• _Work request_
Render as a numbered list the lines from the line containing "Which series has" up to and including the line containing "At which label does Ninas reach its minimum?", omitting blank lines and leaving out the pictures.

• _Material for the task_
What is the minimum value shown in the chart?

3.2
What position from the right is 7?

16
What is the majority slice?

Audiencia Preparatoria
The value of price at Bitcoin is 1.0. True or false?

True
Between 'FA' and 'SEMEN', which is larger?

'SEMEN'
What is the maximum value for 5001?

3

...

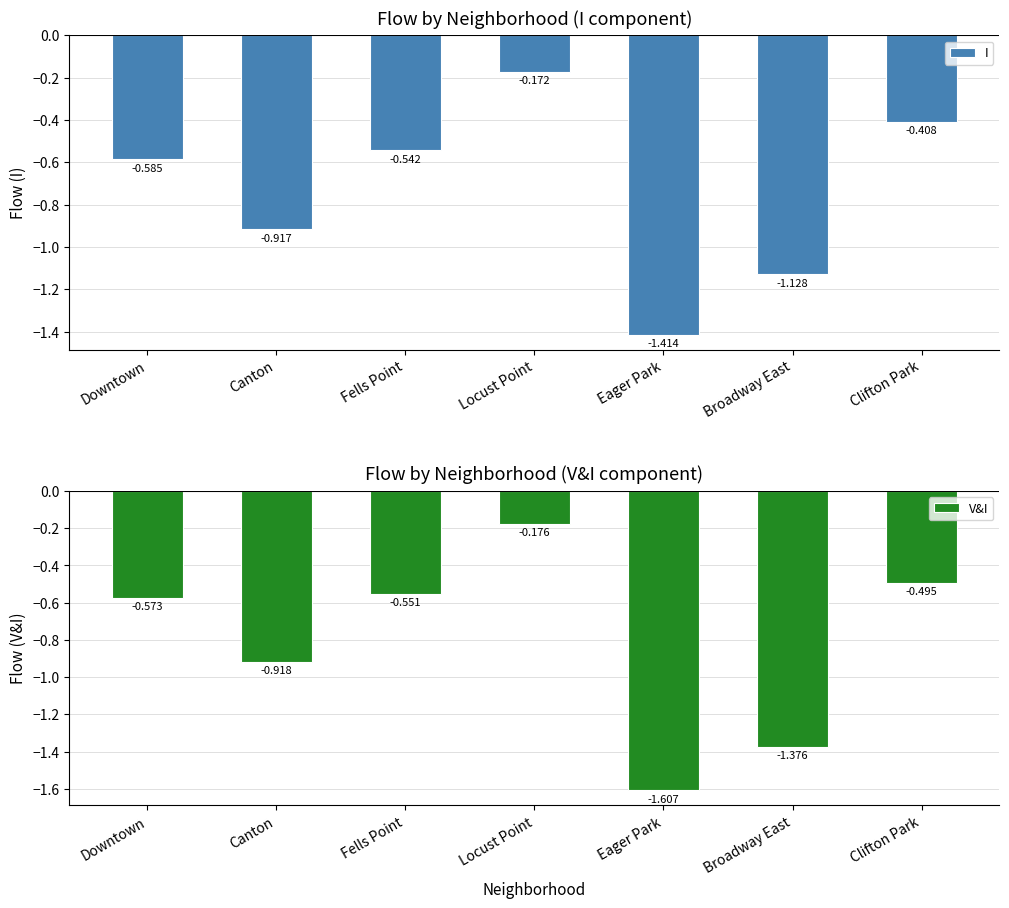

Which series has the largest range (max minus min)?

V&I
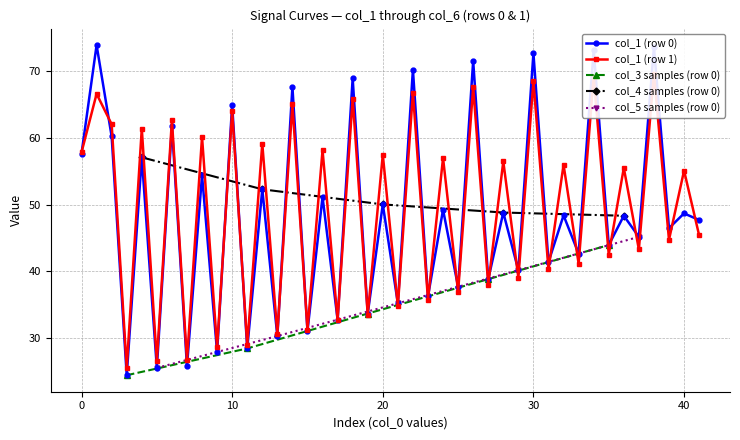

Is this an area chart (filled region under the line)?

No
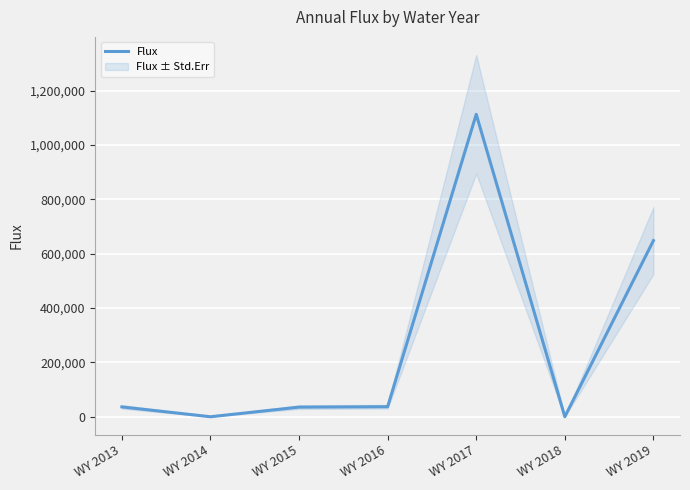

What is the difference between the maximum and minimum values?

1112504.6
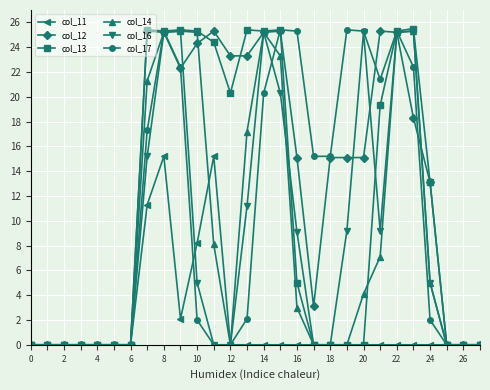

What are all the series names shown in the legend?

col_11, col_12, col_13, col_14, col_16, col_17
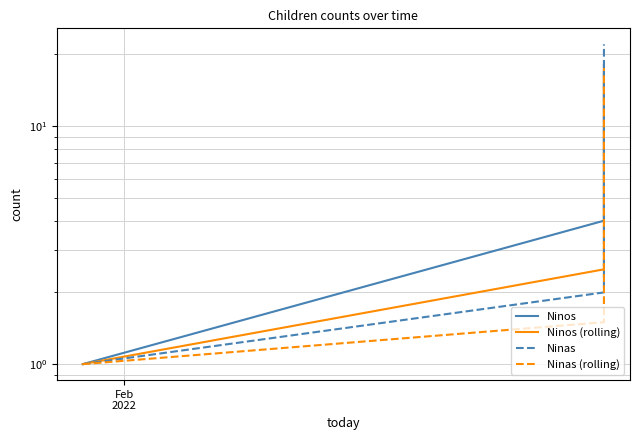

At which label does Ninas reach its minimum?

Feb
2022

==

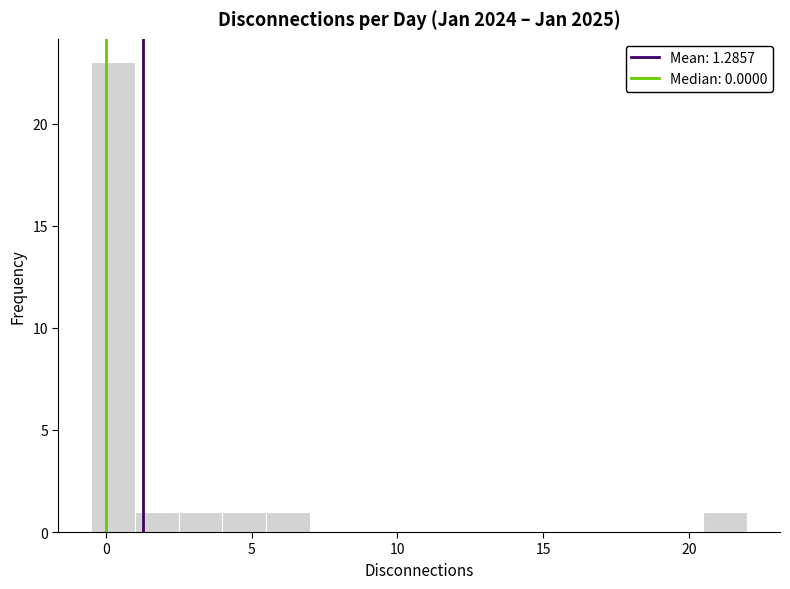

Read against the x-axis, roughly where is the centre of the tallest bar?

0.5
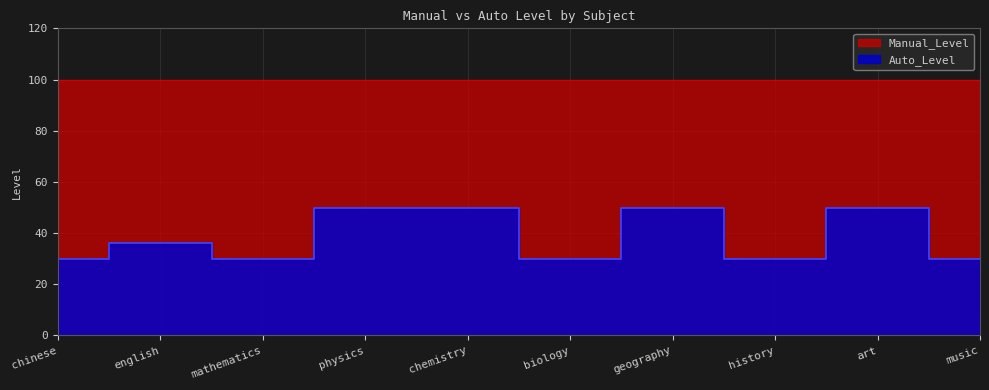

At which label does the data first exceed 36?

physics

• _Result below_
1. Which series has the largest range (max minus min)?
2. V&I
3. Is this an area chart (filled region under the line)?
4. No
5. What is the difference between the maximum and minimum values?
6. 1112504.6
7. What are all the series names shown in the legend?
8. col_11, col_12, col_13, col_14, col_16, col_17
9. At which label does Ninas reach its minimum?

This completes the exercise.